Now, as I had none to work for and my wants were few and simple, I found more time for the writing of stories which, for the most part, were somewhat sad. One of these stories a fellow scribe borrowed from me and read aloud to a company, whom it pleased so much that there were many who asked leave to copy it and publish it abroad. So by degrees I became known as a teller of tales, which tales I caused to be copied and sold, though out of them I made but little. Still my fame grew till on a day I received a message from the Prince Seti, my twin in Ra, saying that he had read certain of my writings which pleased him much and that it was his wish to look upon my face. I thanked him humbly by the messenger and answered that I would travel to Tanis and wait upon his Highness. First, however, I finished the longest story which I had yet written. It was called the Tale of Two Brothers, and told how the faithless wife of one of them brought trouble on the other, so that he was killed. Of how, also, the just gods brought him to life again, and many other matters. This story I dedicated to his Highness, the Prince Seti, and with it in the bosom of my robe I travelled to Tanis, having hidden about me a sum of gold that I had saved.

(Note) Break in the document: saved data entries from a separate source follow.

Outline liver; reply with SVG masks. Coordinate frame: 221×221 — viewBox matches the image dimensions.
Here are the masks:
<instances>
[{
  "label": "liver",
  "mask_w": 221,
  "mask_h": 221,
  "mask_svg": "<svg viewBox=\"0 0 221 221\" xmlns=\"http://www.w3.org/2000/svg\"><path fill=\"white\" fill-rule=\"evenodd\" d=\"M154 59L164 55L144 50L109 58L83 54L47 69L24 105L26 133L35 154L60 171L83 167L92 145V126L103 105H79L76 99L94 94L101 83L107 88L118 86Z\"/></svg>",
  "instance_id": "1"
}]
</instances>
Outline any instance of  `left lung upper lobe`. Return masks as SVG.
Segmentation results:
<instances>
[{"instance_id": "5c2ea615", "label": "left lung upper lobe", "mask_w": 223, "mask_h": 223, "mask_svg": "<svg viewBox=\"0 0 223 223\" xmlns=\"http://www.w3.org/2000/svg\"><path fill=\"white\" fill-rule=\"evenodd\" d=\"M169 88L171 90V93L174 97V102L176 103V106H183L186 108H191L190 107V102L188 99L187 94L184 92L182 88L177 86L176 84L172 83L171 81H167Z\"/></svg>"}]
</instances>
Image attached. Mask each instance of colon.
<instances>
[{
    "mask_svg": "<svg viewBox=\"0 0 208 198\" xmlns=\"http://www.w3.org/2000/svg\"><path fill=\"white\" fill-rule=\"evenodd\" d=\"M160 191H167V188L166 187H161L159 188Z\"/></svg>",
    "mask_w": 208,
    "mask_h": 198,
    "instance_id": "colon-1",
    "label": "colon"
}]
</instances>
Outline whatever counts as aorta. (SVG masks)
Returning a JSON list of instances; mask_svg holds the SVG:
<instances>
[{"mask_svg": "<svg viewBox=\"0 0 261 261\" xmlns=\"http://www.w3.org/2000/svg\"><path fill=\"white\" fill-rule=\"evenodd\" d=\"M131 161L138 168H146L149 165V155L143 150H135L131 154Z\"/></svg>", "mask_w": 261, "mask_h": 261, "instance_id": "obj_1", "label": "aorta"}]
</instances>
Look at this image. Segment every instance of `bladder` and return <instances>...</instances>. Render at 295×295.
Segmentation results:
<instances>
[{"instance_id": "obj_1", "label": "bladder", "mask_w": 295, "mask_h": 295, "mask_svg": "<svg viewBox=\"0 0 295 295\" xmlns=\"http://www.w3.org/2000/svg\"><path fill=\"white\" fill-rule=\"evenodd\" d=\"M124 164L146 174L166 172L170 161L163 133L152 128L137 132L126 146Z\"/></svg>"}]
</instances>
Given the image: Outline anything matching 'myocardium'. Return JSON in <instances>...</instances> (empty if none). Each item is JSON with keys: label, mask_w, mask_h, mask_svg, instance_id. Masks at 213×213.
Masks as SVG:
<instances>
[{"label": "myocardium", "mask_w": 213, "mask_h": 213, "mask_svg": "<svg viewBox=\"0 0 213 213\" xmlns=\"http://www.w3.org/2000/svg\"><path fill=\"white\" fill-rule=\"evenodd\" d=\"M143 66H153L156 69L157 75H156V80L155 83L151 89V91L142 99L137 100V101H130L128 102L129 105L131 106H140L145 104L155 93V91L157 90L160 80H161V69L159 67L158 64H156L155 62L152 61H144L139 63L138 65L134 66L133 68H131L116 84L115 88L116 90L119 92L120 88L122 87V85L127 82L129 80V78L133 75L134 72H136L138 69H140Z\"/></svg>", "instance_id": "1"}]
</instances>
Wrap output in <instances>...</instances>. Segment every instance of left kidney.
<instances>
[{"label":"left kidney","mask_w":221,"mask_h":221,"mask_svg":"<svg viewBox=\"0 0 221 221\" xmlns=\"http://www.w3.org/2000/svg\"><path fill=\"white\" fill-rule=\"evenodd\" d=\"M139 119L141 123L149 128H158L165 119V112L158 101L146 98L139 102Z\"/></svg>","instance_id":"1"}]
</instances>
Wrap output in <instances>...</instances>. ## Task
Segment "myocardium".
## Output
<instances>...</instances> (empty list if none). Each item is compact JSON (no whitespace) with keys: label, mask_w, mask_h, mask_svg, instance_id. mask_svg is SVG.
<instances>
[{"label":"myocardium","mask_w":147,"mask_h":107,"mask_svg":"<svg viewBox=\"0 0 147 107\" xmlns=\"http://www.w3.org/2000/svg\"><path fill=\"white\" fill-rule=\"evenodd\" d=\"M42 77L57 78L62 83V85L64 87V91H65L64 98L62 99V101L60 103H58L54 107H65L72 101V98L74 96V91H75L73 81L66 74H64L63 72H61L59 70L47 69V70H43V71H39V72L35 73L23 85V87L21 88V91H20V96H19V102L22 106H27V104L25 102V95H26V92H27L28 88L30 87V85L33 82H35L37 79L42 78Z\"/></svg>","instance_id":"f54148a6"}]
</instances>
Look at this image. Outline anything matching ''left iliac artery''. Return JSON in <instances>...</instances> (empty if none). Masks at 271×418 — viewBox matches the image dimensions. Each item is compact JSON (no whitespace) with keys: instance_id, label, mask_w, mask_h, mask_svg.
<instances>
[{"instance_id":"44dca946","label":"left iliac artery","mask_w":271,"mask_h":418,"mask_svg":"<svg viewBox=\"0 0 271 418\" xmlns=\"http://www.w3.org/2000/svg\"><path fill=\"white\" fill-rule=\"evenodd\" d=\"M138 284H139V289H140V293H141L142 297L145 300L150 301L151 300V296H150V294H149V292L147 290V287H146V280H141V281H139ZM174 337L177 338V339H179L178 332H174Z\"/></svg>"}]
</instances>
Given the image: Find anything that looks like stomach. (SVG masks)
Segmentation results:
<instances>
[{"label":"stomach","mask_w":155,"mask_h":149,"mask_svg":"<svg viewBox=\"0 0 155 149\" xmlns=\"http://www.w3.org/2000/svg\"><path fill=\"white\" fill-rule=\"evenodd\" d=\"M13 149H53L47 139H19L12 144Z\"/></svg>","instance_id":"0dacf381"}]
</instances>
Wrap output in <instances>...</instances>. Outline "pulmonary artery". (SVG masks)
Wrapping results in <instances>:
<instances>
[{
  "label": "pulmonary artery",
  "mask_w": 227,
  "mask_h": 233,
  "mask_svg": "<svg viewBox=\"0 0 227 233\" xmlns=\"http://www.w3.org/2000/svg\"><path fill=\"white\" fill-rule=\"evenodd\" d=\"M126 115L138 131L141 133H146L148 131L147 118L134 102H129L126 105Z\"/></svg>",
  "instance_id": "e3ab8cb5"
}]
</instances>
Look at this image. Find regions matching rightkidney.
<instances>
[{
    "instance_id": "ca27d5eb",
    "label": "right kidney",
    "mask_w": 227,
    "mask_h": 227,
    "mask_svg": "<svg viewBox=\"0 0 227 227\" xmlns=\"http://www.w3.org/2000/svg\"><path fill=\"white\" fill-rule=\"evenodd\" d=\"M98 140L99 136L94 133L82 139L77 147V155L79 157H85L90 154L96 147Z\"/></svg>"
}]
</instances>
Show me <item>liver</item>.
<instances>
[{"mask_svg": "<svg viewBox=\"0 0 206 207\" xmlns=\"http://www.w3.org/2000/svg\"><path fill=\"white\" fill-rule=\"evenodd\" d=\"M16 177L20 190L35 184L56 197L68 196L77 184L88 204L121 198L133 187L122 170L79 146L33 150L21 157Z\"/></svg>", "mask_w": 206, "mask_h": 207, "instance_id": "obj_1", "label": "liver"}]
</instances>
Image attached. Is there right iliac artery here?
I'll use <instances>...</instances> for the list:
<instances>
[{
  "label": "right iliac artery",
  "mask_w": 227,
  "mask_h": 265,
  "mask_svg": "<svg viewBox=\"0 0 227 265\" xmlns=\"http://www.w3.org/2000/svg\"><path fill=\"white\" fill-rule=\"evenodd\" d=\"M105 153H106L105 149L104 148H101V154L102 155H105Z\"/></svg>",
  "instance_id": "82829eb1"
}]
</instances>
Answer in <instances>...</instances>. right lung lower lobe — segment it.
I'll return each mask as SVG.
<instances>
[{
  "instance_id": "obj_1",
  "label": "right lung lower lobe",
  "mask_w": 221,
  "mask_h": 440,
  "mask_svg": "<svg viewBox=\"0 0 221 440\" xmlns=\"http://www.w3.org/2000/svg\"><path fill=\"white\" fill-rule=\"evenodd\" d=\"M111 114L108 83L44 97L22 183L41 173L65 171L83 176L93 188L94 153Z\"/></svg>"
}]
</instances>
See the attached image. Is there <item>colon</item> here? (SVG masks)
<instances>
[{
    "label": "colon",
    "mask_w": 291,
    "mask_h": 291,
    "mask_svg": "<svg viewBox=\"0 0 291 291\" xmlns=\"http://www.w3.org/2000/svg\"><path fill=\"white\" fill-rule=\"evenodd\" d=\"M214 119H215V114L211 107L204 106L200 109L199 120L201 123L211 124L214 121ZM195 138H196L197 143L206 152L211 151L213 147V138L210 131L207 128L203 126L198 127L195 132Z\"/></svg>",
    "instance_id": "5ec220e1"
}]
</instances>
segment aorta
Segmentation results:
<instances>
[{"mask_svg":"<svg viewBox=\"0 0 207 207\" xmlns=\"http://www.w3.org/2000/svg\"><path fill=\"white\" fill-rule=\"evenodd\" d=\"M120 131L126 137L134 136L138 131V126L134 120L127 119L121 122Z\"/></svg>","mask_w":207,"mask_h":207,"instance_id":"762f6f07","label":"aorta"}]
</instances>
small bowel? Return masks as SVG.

So I came to Tanis at the beginning of winter and, walking to the palace of the Prince, boldly demanded an audience. But now my troubles began, for the guards and watchmen thrust me from the doors. In the end I bribed them and was admitted to the antechambers, where were merchants, jugglers, dancing-women, officers, and many others, all of them, it seemed, waiting to see the Prince; folk who, having nothing to do, pleased themselves by making mock of me, a stranger. When I had mixed with them for several days, I gained their friendship by telling to them one of my stories, after which I was always welcome among them. Still I could come no nearer to the Prince, and as my store of money was beginning to run low, I bethought me that I would return to Memphis.
One day, however, a long-bearded old man, with a gold-tipped wand of office, who had a bull’s head embroidered on his robe, stopped in front of me and, calling me a white-headed crow, asked me what I was doing hopping day by day about the chambers of the palace. I told him my name and business and he told me his, which it seemed was Pambasa, one of the Prince’s chamberlains. When I asked him to take me to the Prince, he laughed in my face and said darkly that the road to his Highness’s presence was paved with gold. I understood what he meant and gave him a gift which he took as readily as a cock picks corn, saying that he would speak of me to his master and that I must come back again.